以上のように、任意整理には債務整理の対象となる業者を選べるなどメリットも存在します。これは、親族や友人などに迷惑をかけず、金融業者など一部の債権者からの債務のみを整理するような場合には大きなメリットとなるでしょう。
しかしその反面、任意整理は成功率が高いとはいえず、仮に債権者と交渉が成立しても債務の返済が楽になるほどの大きな効果はあまり期待できないというデメリットがあります。
借金問題を根本から解決しようとする場合、このデメリットは非常に大きなものと言えます。
やはり、借金問題を根本から解決しようとする場合には、個人再生や自己破産など裁判所を利用した厳格な債務整理方法を検討すべきでしょう。
まとめ
今回は個人再生と比較した場合、任意整理に考えられるメリットとデメリットについて説明いたしました。
任意整理には、裁判外で行えるという点から気軽に手続きできるというメリットが存在します。また、債権者が複数存在する場合には、その任意の一部の債務だけを債務整理の対象とすることも可能です。しかしその反面、裁判外での手続きだからこそ発生する各種のデメリットもあるのです。

作業の要件:
1. 任意整理についての文章から、「しかしその反面、任意整理は成」で始まり「トについて説明いたしました。」までの部分を一字一句変えずに抜き出してください。
2. 任意整理についての文章に名前が出てくる債務整理の方法をすべて挙げてください。
3. 任意整理についての文章を、最後の文の後から続けて書いてください。
行のデータはこの作業には関わりません。

データの抜粋:
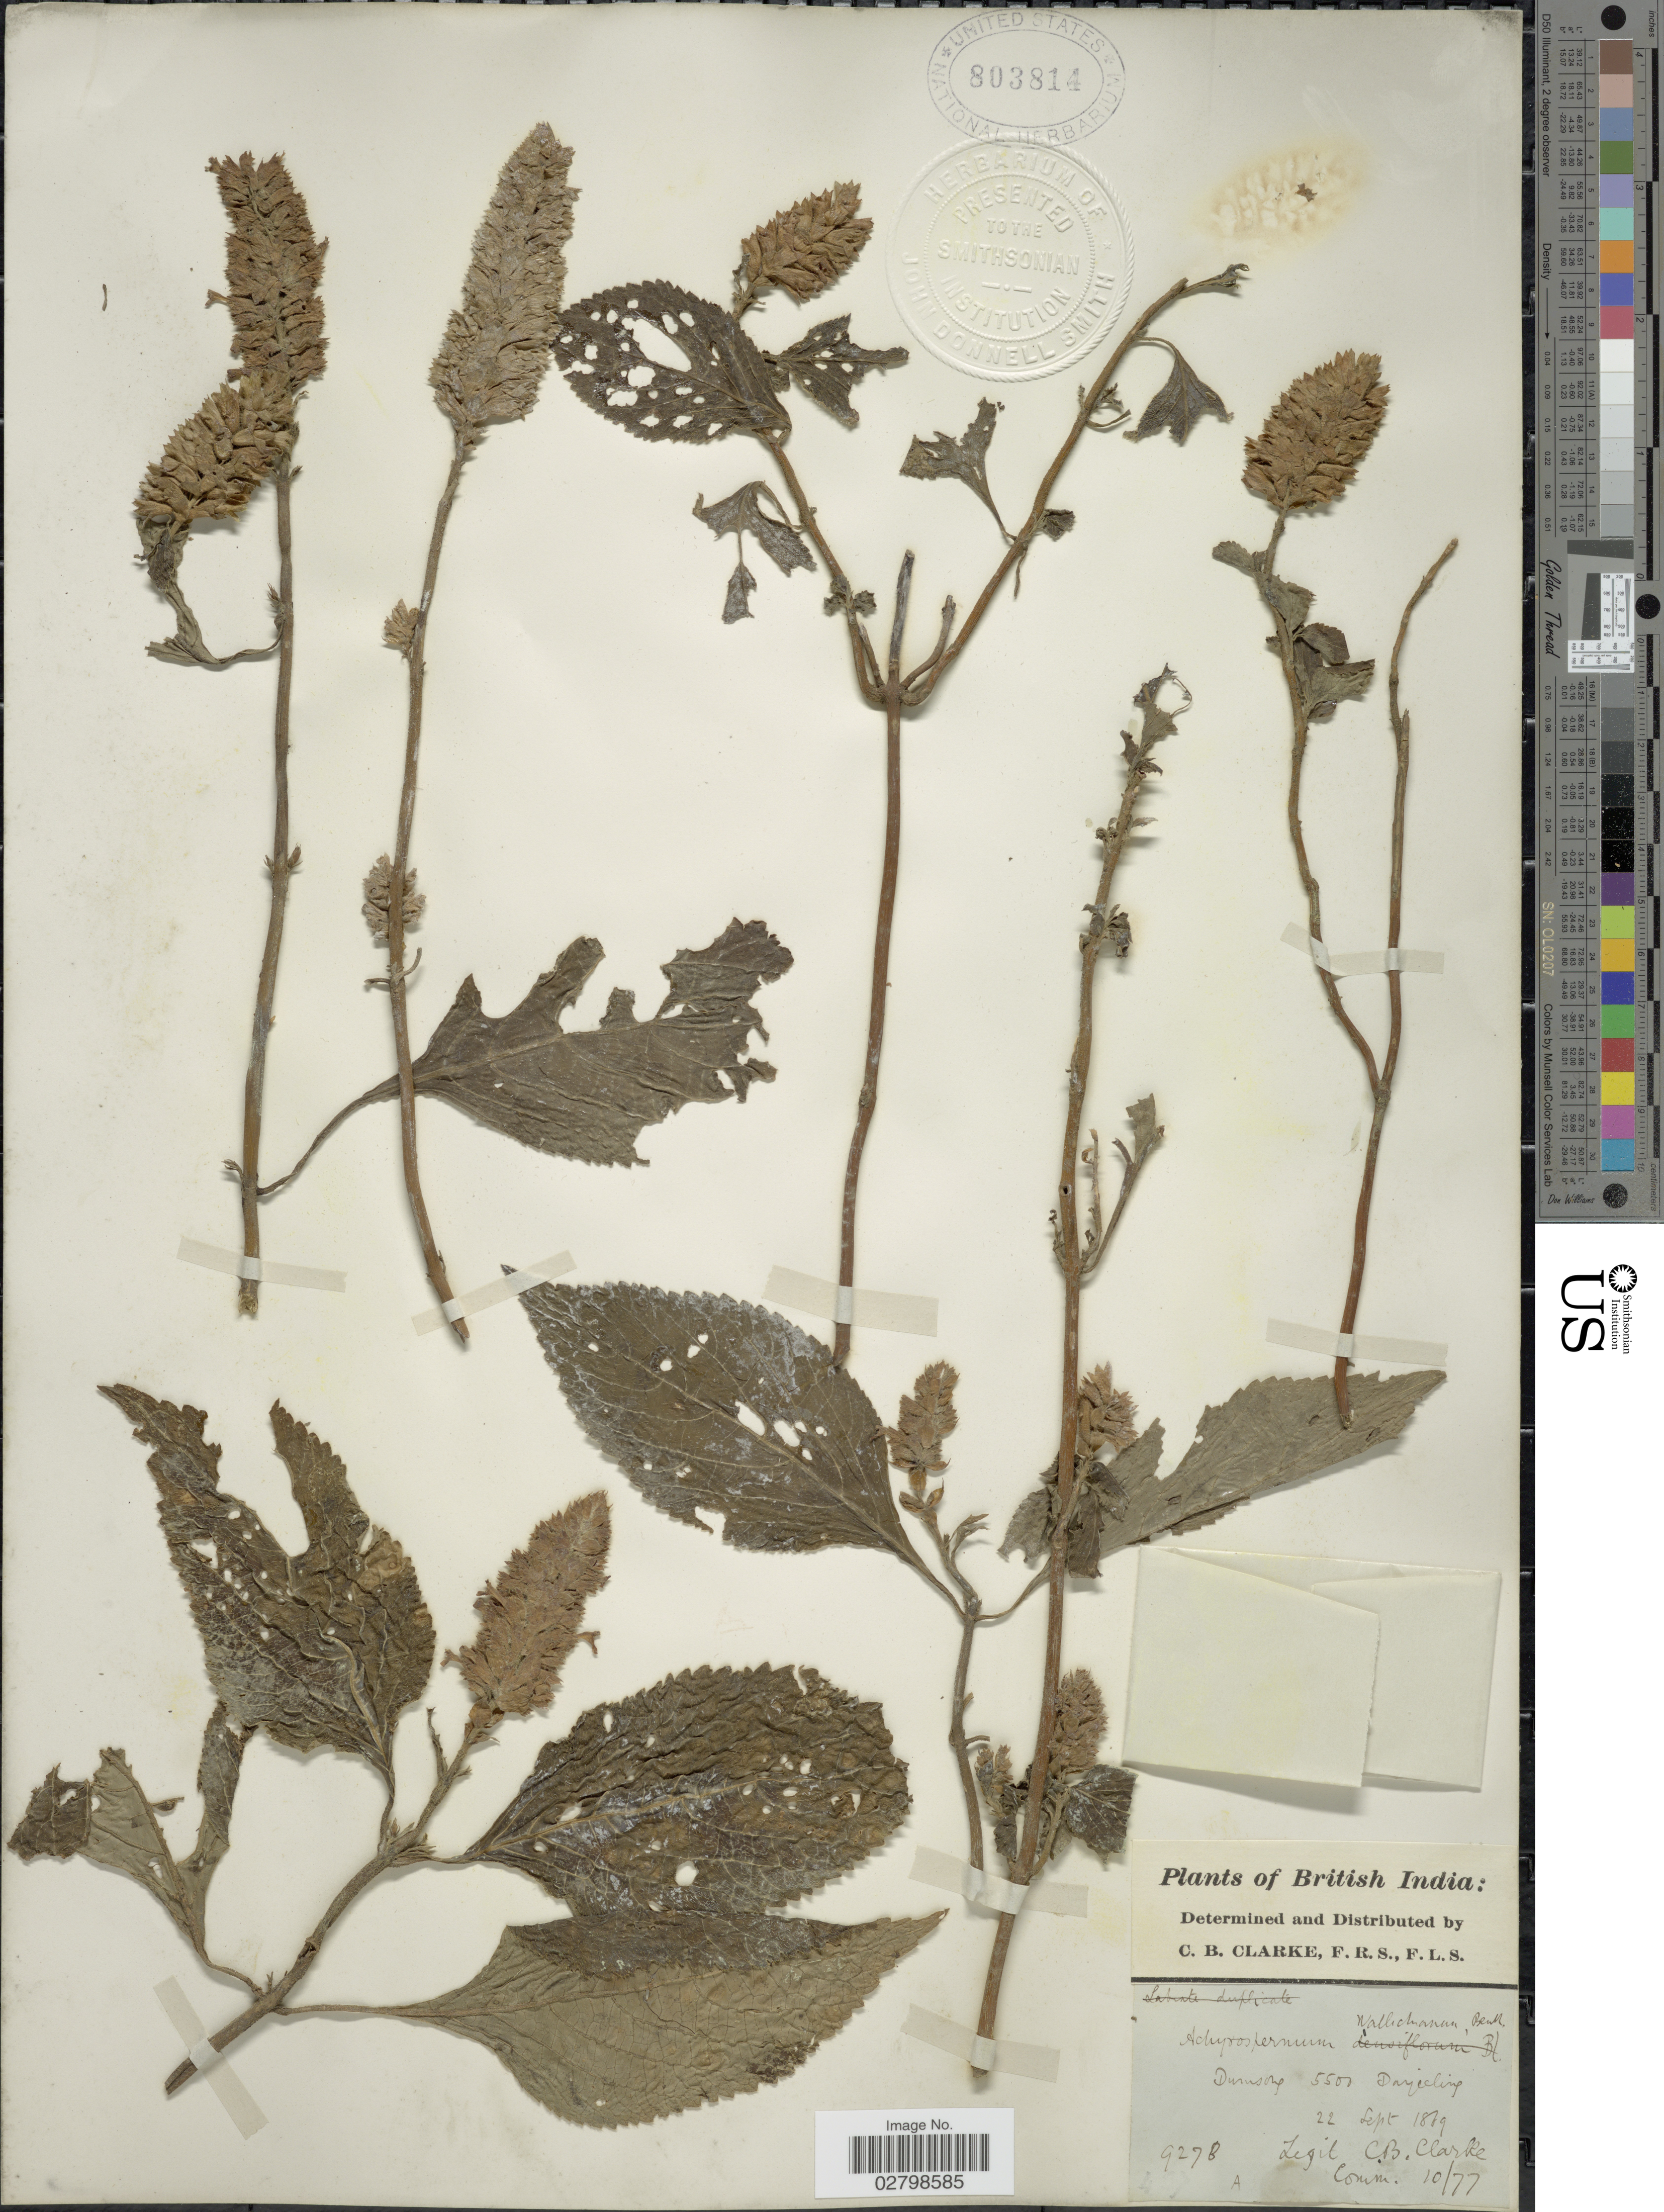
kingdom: Plantae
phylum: Tracheophyta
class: Magnoliopsida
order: Lamiales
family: Lamiaceae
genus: Achyrospermum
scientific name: Achyrospermum wallichianum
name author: (Benth.) Benth. ex Hook. f.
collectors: C. B. Clarke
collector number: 9278A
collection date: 1869-09-22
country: India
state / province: West Bengal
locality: British India. Dumsong. Darjeeling.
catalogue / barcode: US 803814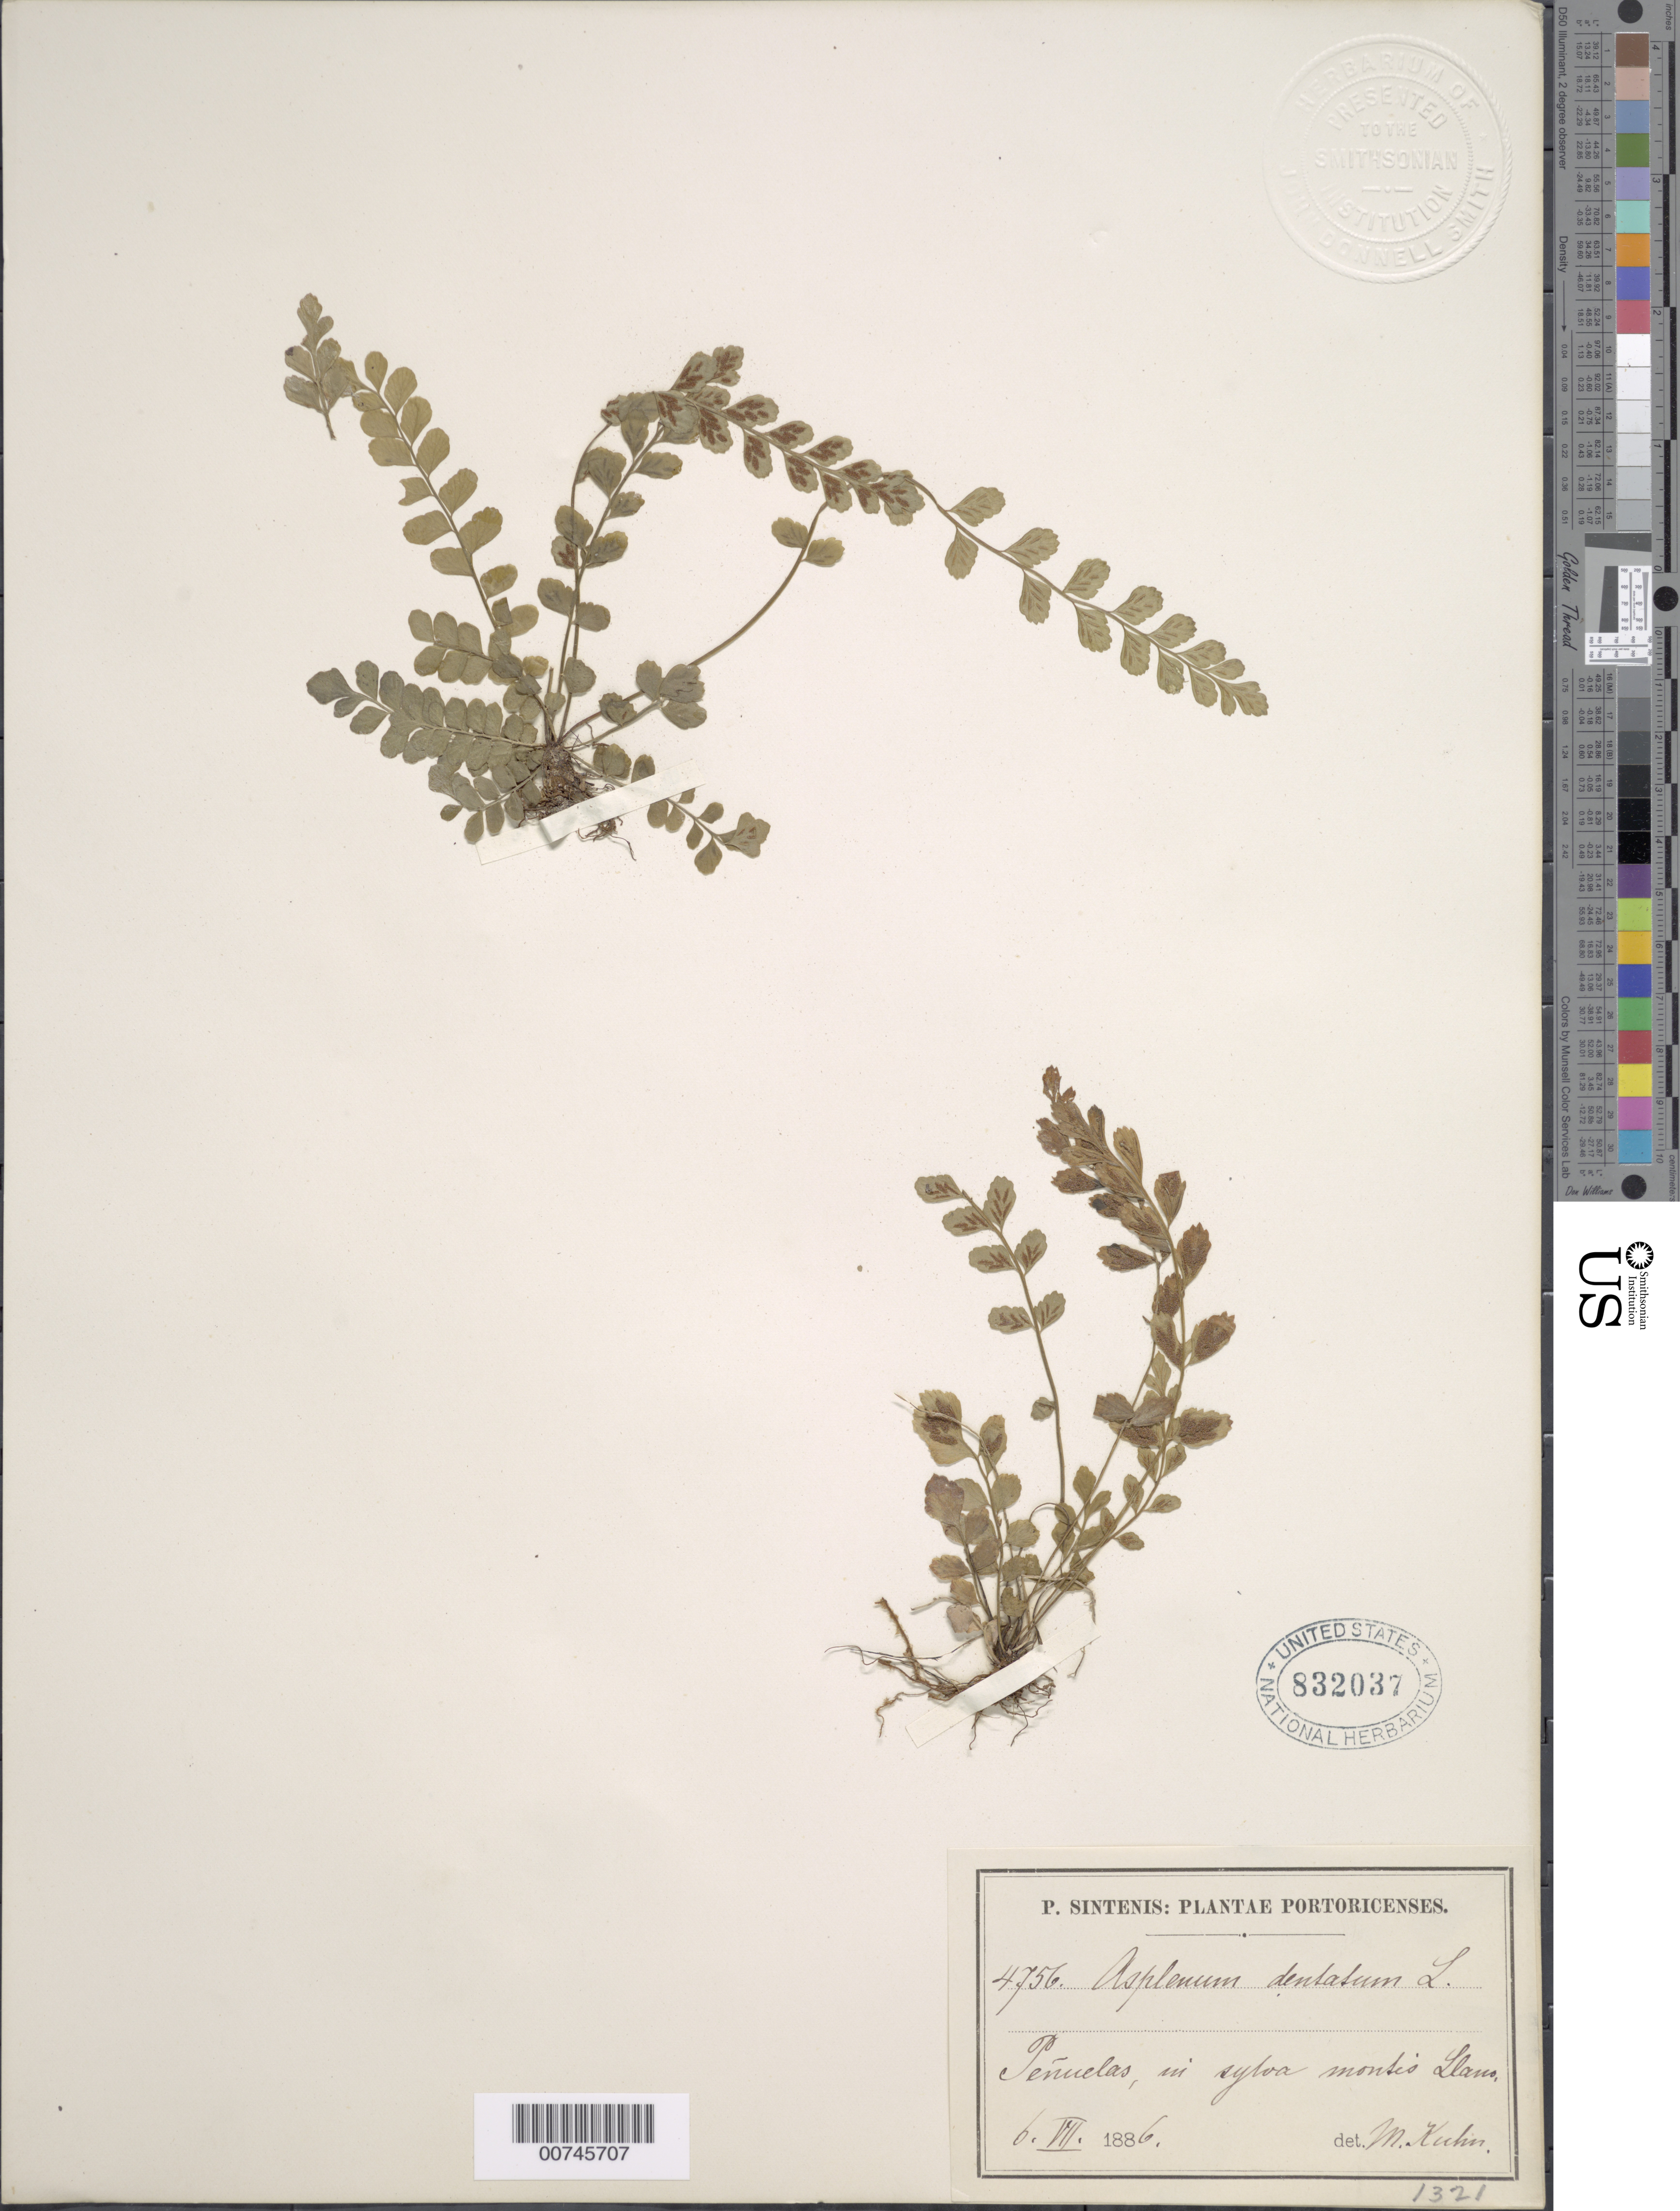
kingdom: Plantae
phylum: Tracheophyta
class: Polypodiopsida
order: Polypodiales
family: Aspleniaceae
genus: Asplenium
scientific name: Asplenium trichomanes-dentatum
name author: L.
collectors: P. Sintenis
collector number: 4756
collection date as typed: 06 Jul 1886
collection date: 1886-07-06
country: Puerto Rico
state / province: Peñuelas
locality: Peñuelas, in sylva montis Llano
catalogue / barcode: US 832037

各作業の結果:
1.
しかしその反面、任意整理は成功率が高いとはいえず、仮に債権者と交渉が成立しても債務の返済が楽になるほどの大きな効果はあまり期待できないというデメリットがあります。
借金問題を根本から解決しようとする場合、このデメリットは非常に大きなものと言えます。
やはり、借金問題を根本から解決しようとする場合には、個人再生や自己破産など裁判所を利用した厳格な債務整理方法を検討すべきでしょう。
まとめ
今回は個人再生と比較した場合、任意整理に考えられるメリットとデメリットについて説明いたしました。

2. 任意整理、個人再生、自己破産

3.
デメリットの中で最大と思われるものは、任意整理が成功する確率が必ずしも高くないという点が挙げられます。また、たとえ成功したとしても、債務の減額効果が低いのが一般的です。
もちろん、個人再生の手続きも確実に成功する保証があるわけではありません。しかし、債務整理の専門家に依頼することにより、かなり高い確率で成功させることができます。
任意整理のメリットとデメリットを総合考慮した場合、残念ですが任意整理には借金問題を解決する効果をあまり期待できない、ということになるでしょう。
比較的借金総額が少なく、返済に関してまだ多少の余力がある場合など、利用できるシーンは限定されるものと思われます。
毎月の返済が苦しく、すでに借金の返済が行き詰まっているような場合には、個人再生または自己破産を検討したほうがよいでしょう。